I need to find out the energy levels of valence band and conduction band in case of oxide semiconductors. I want to know about the technique used to do that along with the measurement procedure.
Oxide semiconductors that behave as metal like in the sense that their conduction band is partially filled. All what you can measure is their work-function phi.
The work function phi is energy required to free electrons from their Fermi level to the vacuum free electron level. There are number of methods that can be used to measure phi one of the methods is the vibrating capacitor Kelvin method.
It can be measured also by photo electric emission in photocathodes.
The density of the electrons can be measured by the Hall effect.
The mobility can be determined knowing the conductivity and the electron density.

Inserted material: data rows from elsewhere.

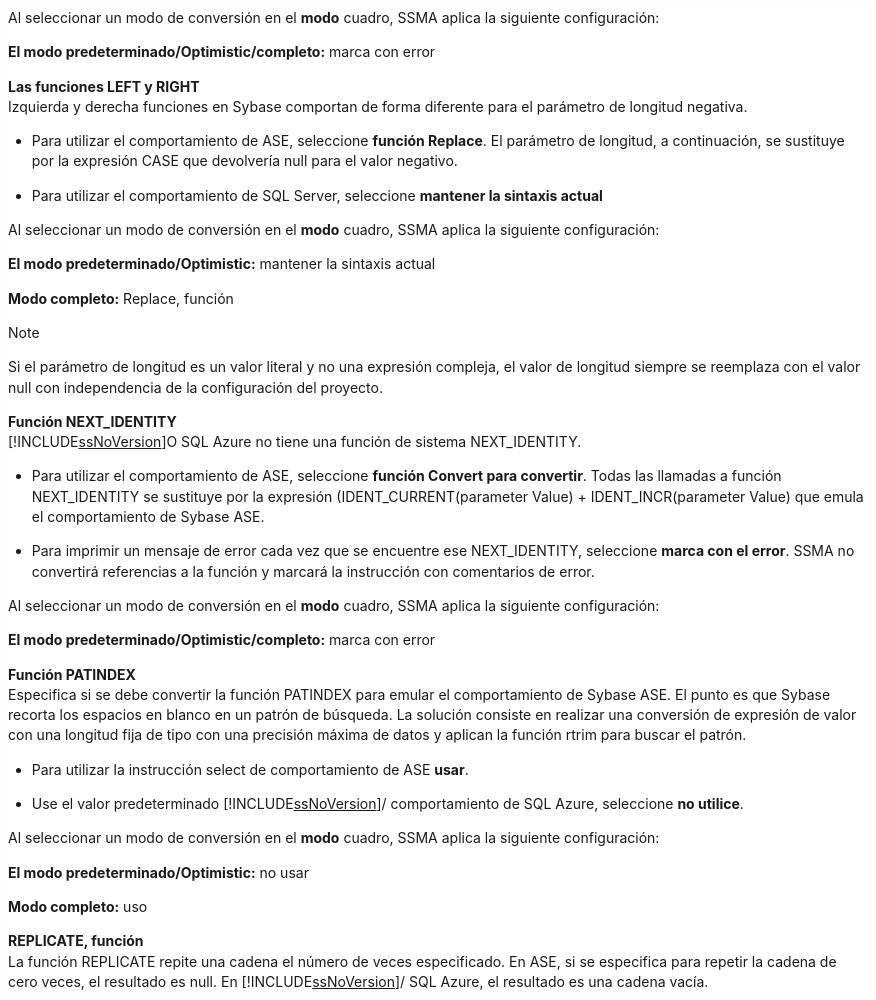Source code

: Al seleccionar un modo de conversión en el **modo** cuadro, SSMA aplica la siguiente configuración:  
  
**El modo predeterminado/Optimistic/completo:** marca con error  
  
**Las funciones LEFT y RIGHT**  
Izquierda y derecha funciones en Sybase comportan de forma diferente para el parámetro de longitud negativa.  
  
-   Para utilizar el comportamiento de ASE, seleccione **función Replace**. El parámetro de longitud, a continuación, se sustituye por la expresión CASE que devolvería null para el valor negativo.  
  
-   Para utilizar el comportamiento de SQL Server, seleccione **mantener la sintaxis actual**  
  
Al seleccionar un modo de conversión en el **modo** cuadro, SSMA aplica la siguiente configuración:  
  
**El modo predeterminado/Optimistic:** mantener la sintaxis actual  
  
**Modo completo:** Replace, función  
  
> [!NOTE]  
> Si el parámetro de longitud es un valor literal y no una expresión compleja, el valor de longitud siempre se reemplaza con el valor null con independencia de la configuración del proyecto.  
  
**Función NEXT_IDENTITY**  
[!INCLUDE[ssNoVersion](../../includes/ssnoversion_md.md)]O SQL Azure no tiene una función de sistema NEXT_IDENTITY.  
  
-   Para utilizar el comportamiento de ASE, seleccione **función Convert para convertir**. Todas las llamadas a función NEXT_IDENTITY se sustituye por la expresión (IDENT_CURRENT(parameter Value) + IDENT_INCR(parameter Value) que emula el comportamiento de Sybase ASE.  
  
-   Para imprimir un mensaje de error cada vez que se encuentre ese NEXT_IDENTITY, seleccione **marca con el error**. SSMA no convertirá referencias a la función y marcará la instrucción con comentarios de error.  
  
Al seleccionar un modo de conversión en el **modo** cuadro, SSMA aplica la siguiente configuración:  
  
**El modo predeterminado/Optimistic/completo:** marca con error  
  
**Función PATINDEX**  
Especifica si se debe convertir la función PATINDEX para emular el comportamiento de Sybase ASE. El punto es que Sybase recorta los espacios en blanco en un patrón de búsqueda. La solución consiste en realizar una conversión de expresión de valor con una longitud fija de tipo con una precisión máxima de datos y aplican la función rtrim para buscar el patrón.  
  
-   Para utilizar la instrucción select de comportamiento de ASE **usar**.  
  
-   Use el valor predeterminado [!INCLUDE[ssNoVersion](../../includes/ssnoversion_md.md)]/ comportamiento de SQL Azure, seleccione **no utilice**.  
  
Al seleccionar un modo de conversión en el **modo** cuadro, SSMA aplica la siguiente configuración:  
  
**El modo predeterminado/Optimistic:** no usar  
  
**Modo completo:** uso  
  
**REPLICATE, función**  
La función REPLICATE repite una cadena el número de veces especificado. En ASE, si se especifica para repetir la cadena de cero veces, el resultado es null. En [!INCLUDE[ssNoVersion](../../includes/ssnoversion_md.md)]/ SQL Azure, el resultado es una cadena vacía.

UPS (ultraviolet photoelectron spectroscopy) to determine the top of the valance band and IPES (inverse photoelectron spectroscopy) to determine the bottom of the conduction band. If IPES is not available you should determine the bandgap (for instance from the absorption coefficient spectrum via the Tauc model) and add its value to the energy location of the top of the valance band in order to estimate the location of the bottom of the conduction band.
In order to find out valence and conduction bands positions, you need first to know the energy bandgap value. Therefore you need to measure and/or to calculate the energy bandgap of your oxide material as follows:
1. One very efficient experimental technique of energy bandgap measurements is optical absorption spectroscopy (not to confuse with spectrometry) technique which can be better done through optical transmission spectroscopy experiments (transmission is almost exactly the reverse phenomenon of absorption, where the sample is more aborsbing it is less transmitting and vice-versa). In the case of oxides with Eg>2eV, you need UV optical spectroscopy.
2. One very efficient and ''direct'' way to calculate theoretically the energy bandgap of a given material is to perform ab-initio density-functional-theory (DFT-FP-LAPW GGA and LDA) based calculations with so-called TB-mBJ correction (Tran-Blaha modified Beck Johnson) to improve energy bandgap calculations. In this case, you get not only the value of the energy bandgap, but much more the full energy band structure of the material with the exact positions of valence and conduction bands extrema in the Brillouin zone.
You can determine better the BAND-GAP between valence band and conduction band for your material. For this, you could try next procedures:
1. Try to perform a UV-VIS DRS spectrum. With the data, you can use Tauch Methodology and then determine Band-gap.
2. Use computational methodology. If you have the .cif of your solid it is possible to simulate a part or an approximation using computational tools such as Gaussian or Vasp. With this approximation you can determine the position of the Valence band and then to obtain the information that you need.
**I had the opportunity to perform both methodologies and the results are very similar and besides, in the literature are reported as very effective.
Oxide semiconductors that behave as metal like in the sense that their conduction band is partially filled. All what you can measure is their work-function phi.
The work function phi is energy required to free electrons from their Fermi level to the vacuum free electron level. There are number of methods that can be used to measure phi one of the methods is the vibrating capacitor Kelvin method.
It can be measured also by photo electric emission in photocathodes.
The density of the electrons can be measured by the Hall effect.
The mobility can be determined knowing the conductivity and the electron density.
Xu, Yong, and Martin AA Schoonen. "The absolute energy positions of conduction and valence bands of selected semiconducting minerals." American Mineralogist 85, no. 3-4 (2000): 543-556.
As per my knowledge Taut plot will give you the idea of optical band gap. but for TOC's optical and electronic band gaps are different. So in order to get the electronic band gap you can use low temperature STM.
But it does not give the absolute value of Valence band or Conduction Band for that you have to use UPS.